CAMBRIDGE -- In summers past, Kelsey Swan detasseled corn and worked in a vineyard.
Courtney Kruskop babysat and substituted on a paper route.
Cassandra Eilts never had known a summer job before.
Cassy Williams waited tables, baked factory cookies and sold Kirby vaccuum cleaners door-to-door.
This summer, the work is better, said Ms. Williams, even though she can't see the end of it. Literally.
"It's a good job because you get to be outside, and we all like to be outside," she said.
The village of Cambridge hired the four Kewanee women to paint 1.25 miles of fence at Rosedale Cemetery southwest of Cambridge.
"We've been wanting to get that fence cleaned up and painted for several years," said Cambrige Trustee Dale Doubler, who chairs the cemetery committee. "This deal come along and sounded pretty good."
The work doesn't cost the village anything. The project is funded with federal stimulus dollars through the Partners in Job Training's Workforce program.
"The price was right,"Mr. Doubler grinned.
Their names can cause an employer's nightmare: two Cassies, a Courtney and a Kelsey. Ms. Williams said the four don't have a problem themselves with the similarities.
"I think if anybody does, it's probably Dwaine (Van Meenen, Cambridge village administrator)," she said.
The challenging thing about painting a fence is that, after you paint the entire length, you still have to paint the other side. Ms. Williams was on her fourth scraper by the fifth week, with the bristles worn to the nub.

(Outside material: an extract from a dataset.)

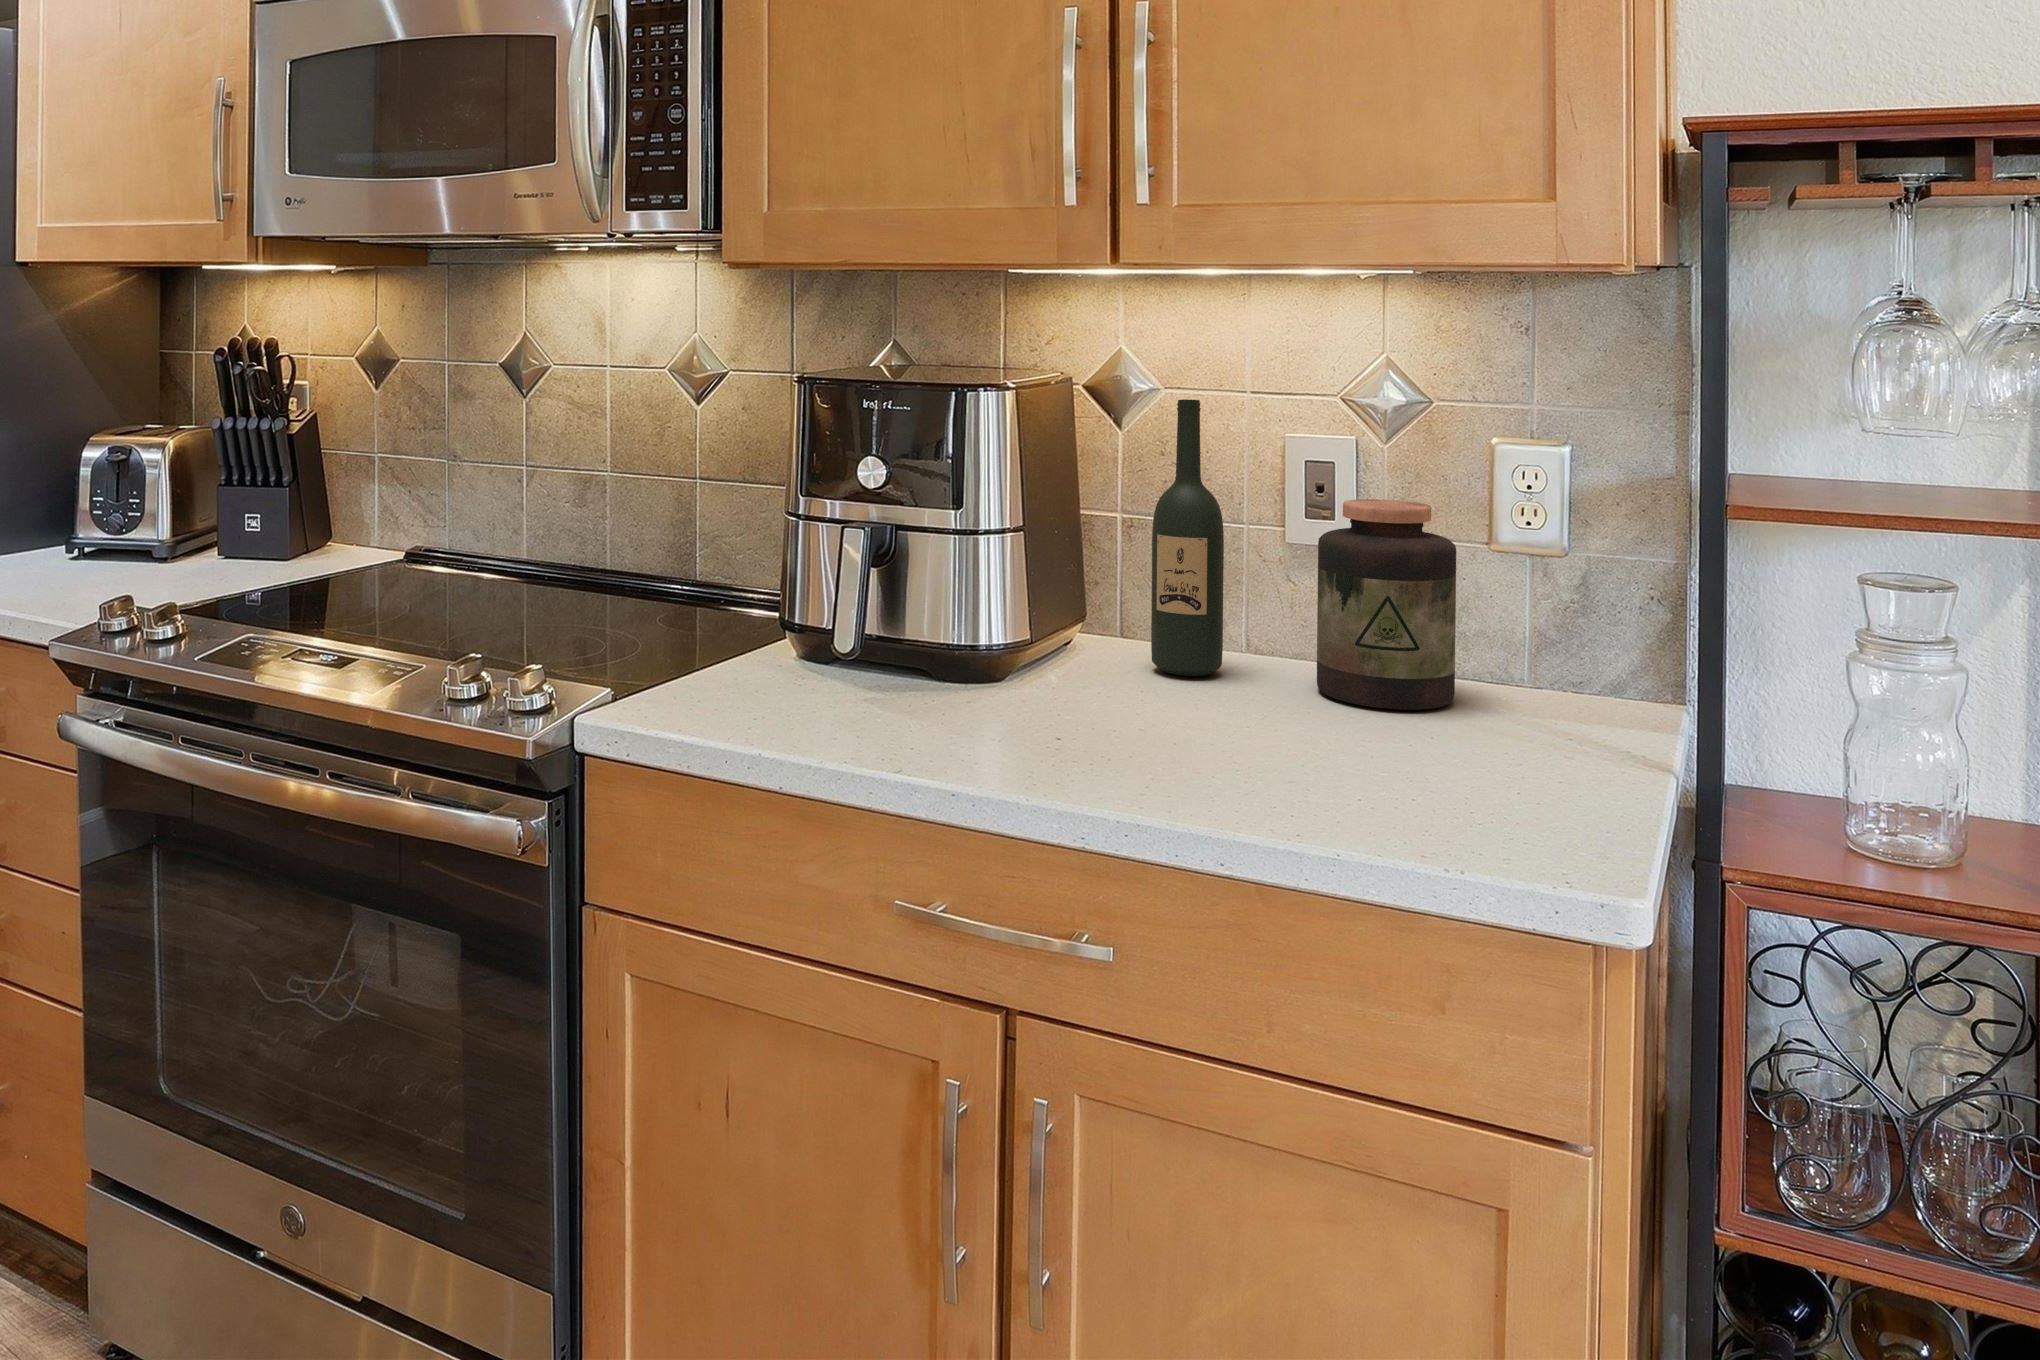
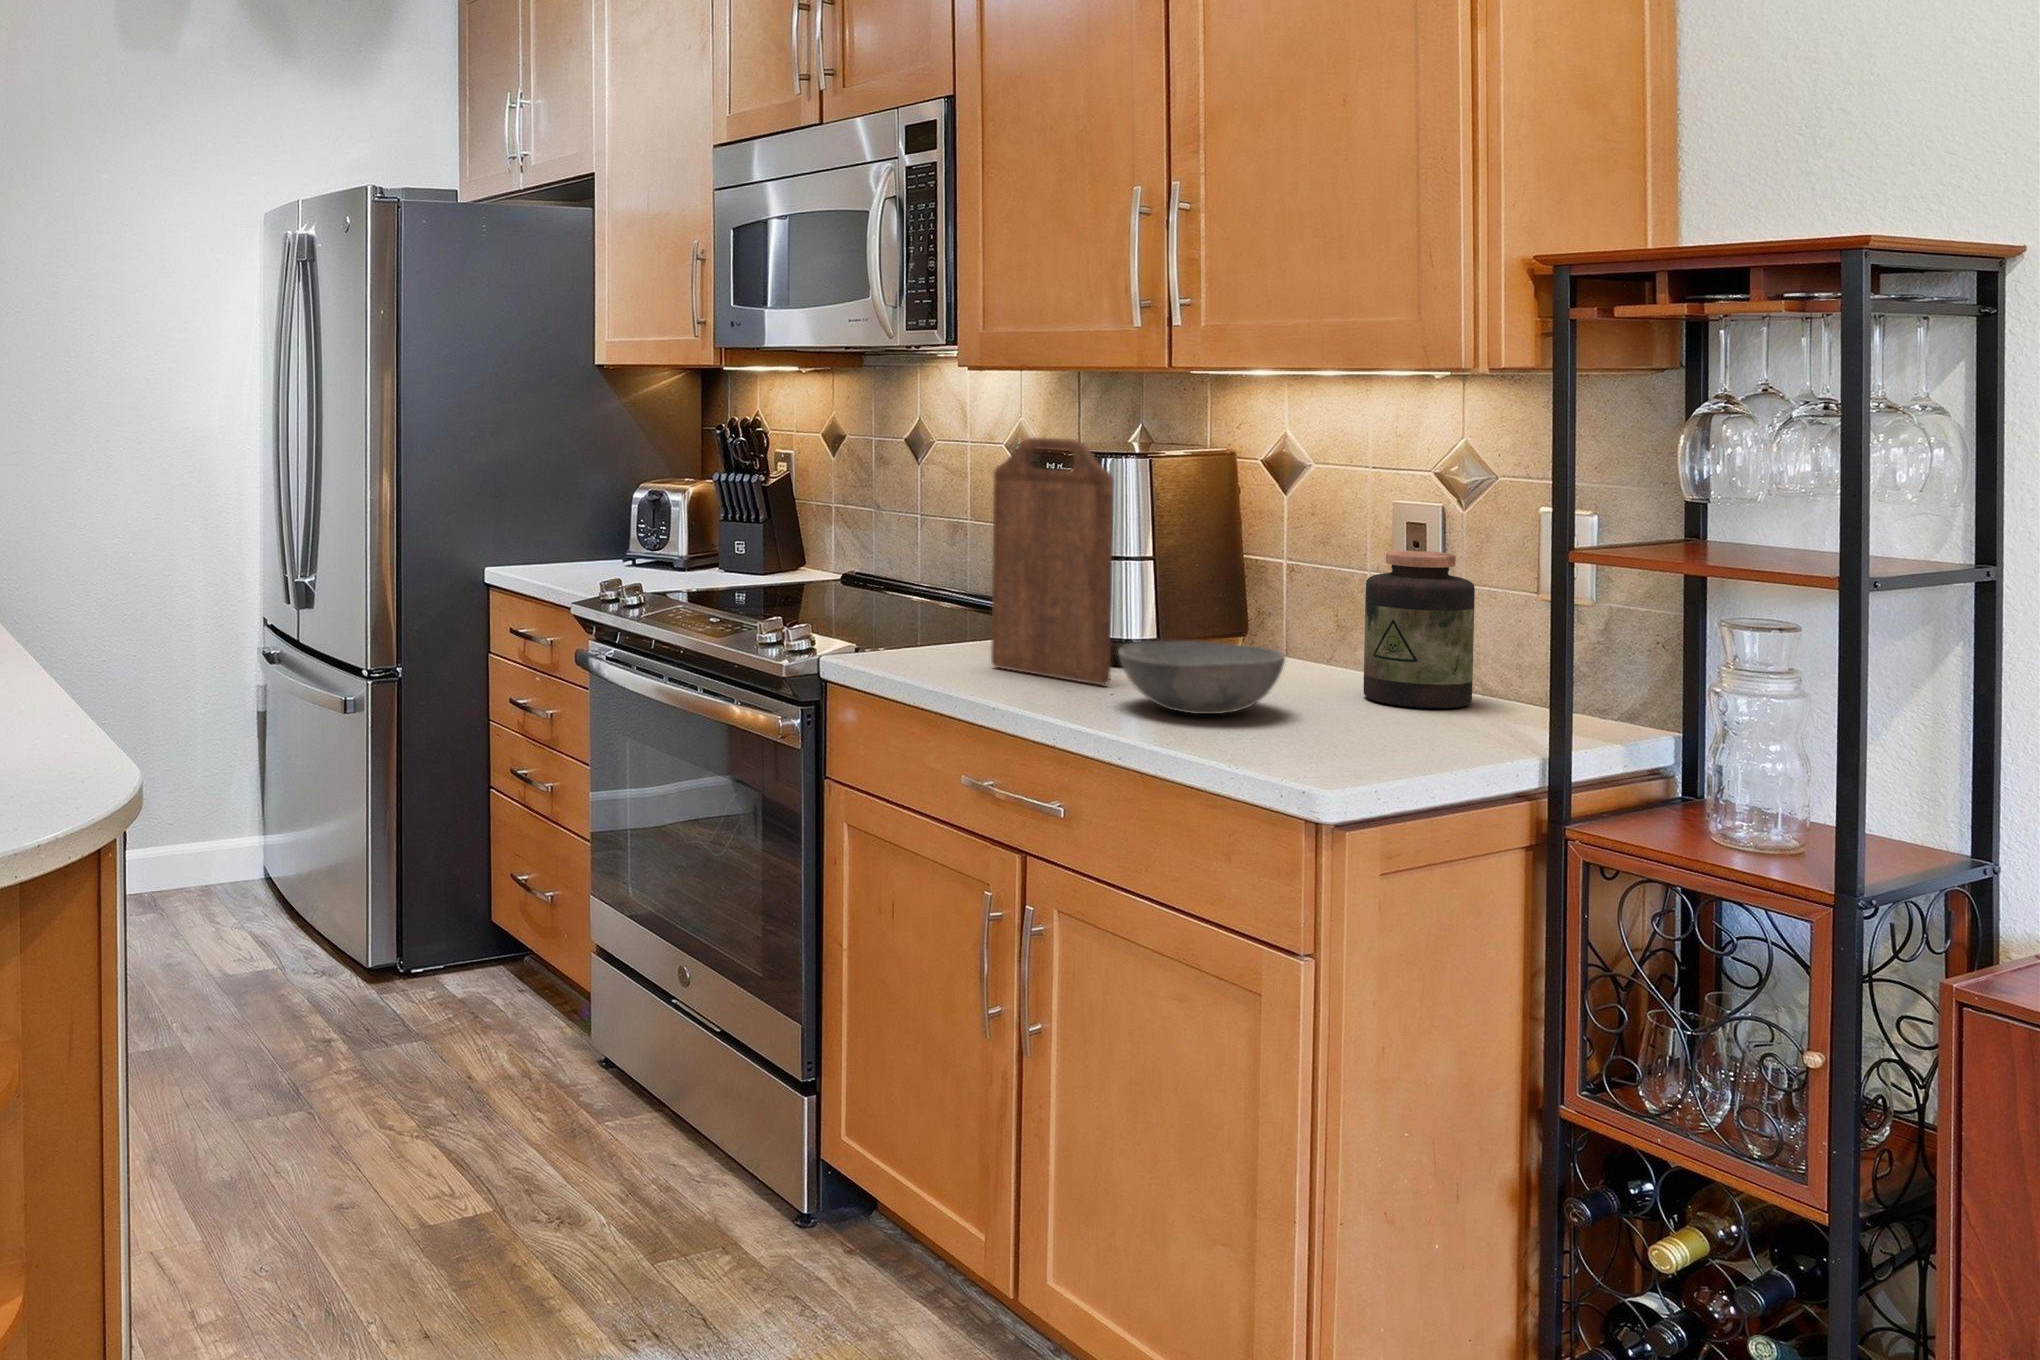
cutting board: none [836,362,1040,723] -> present [991,438,1114,685]
wine bottle: present [1151,399,1224,676] -> none [1264,471,1322,679]
bowl: none [1110,649,1349,769] -> present [1118,641,1285,714]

All four painers make the 15-mile commute from Kewanee, usually carpooling in two vehicles. Three times, Ms. Williams has driven to Cambridge for nothing after it was determined the rain wasn't going to stop. They can get started as long as it stops, but the quartet can't even scrape in the rain because they'd have to go back over their work when it got dry.
Ms. Williams noted they do a lot of squatting and standing. They're allowed to bring MP3 players, but often their ears remain "unplugged" so they can talk, Ms. Williams said.
Painting in the cemetery beats detasseling, said Ms. Swan.
"There's not so much walking," she said. "In detasseling, you were walking so far in a long field and it's so hot out. Here, you can just relax and take the time you need to get it done."
There are serious hazards. Ms. Eilts and Ms. Kruskop were stung by bees within two minutes of each other on July 23. Ms. Eilts, who is allergic to stings, was stung twice and had to be rushed to her doctor's office. Her arm swelled and she lost feeling in it, she said. But she was scheduled to take the next day offer, anyway, to take her mother to surgery.
Ms. Williams said they hope to finish the work by the end of the summer.
"We're going to put our feet down and get it done," said Ms. Williams. "We all really like the idea of getting it done."
"If I didn't have to go back to school, I'd still be out here," said Ms. Swan. "I'm pretty sure Cassy and Courtney will be able to handle it."